:: Il compito ::
Trascrivi il testo di tutte le voci qui sotto, riga per riga, senza cambiare nulla.

-=-=-

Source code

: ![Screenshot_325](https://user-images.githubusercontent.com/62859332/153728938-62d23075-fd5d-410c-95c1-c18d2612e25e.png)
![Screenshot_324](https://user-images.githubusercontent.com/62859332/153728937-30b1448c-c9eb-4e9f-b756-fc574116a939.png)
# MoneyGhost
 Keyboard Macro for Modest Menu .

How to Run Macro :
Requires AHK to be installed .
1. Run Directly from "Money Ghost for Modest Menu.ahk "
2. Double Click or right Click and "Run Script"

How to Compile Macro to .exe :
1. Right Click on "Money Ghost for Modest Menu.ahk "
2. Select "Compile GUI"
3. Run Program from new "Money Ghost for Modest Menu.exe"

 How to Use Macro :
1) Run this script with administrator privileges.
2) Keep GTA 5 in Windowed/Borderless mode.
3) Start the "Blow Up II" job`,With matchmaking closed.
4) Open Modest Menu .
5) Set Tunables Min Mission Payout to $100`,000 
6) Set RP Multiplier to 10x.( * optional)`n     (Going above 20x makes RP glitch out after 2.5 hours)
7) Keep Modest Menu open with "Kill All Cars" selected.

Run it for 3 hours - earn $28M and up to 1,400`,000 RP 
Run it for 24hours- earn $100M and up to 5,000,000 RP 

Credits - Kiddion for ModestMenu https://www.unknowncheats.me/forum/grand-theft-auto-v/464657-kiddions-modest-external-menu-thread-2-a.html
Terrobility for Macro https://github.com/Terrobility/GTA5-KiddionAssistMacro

-=-=-

:: Soluzione svolta ::
Source code

: ![Screenshot_325](https://user-images.githubusercontent.com/62859332/153728938-62d23075-fd5d-410c-95c1-c18d2612e25e.png)
![Screenshot_324](https://user-images.githubusercontent.com/62859332/153728937-30b1448c-c9eb-4e9f-b756-fc574116a939.png)
# MoneyGhost
 Keyboard Macro for Modest Menu .

How to Run Macro :
Requires AHK to be installed .
1. Run Directly from "Money Ghost for Modest Menu.ahk "
2. Double Click or right Click and "Run Script"

How to Compile Macro to .exe :
1. Right Click on "Money Ghost for Modest Menu.ahk "
2. Select "Compile GUI"
3. Run Program from new "Money Ghost for Modest Menu.exe"

 How to Use Macro :
1) Run this script with administrator privileges.
2) Keep GTA 5 in Windowed/Borderless mode.
3) Start the "Blow Up II" job`,With matchmaking closed.
4) Open Modest Menu .
5) Set Tunables Min Mission Payout to $100`,000 
6) Set RP Multiplier to 10x.( * optional)`n     (Going above 20x makes RP glitch out after 2.5 hours)
7) Keep Modest Menu open with "Kill All Cars" selected.

Run it for 3 hours - earn $28M and up to 1,400`,000 RP 
Run it for 24hours- earn $100M and up to 5,000,000 RP 

Credits - Kiddion for ModestMenu https://www.unknowncheats.me/forum/grand-theft-auto-v/464657-kiddions-modest-external-menu-thread-2-a.html
Terrobility for Macro https://github.com/Terrobility/GTA5-KiddionAssistMacro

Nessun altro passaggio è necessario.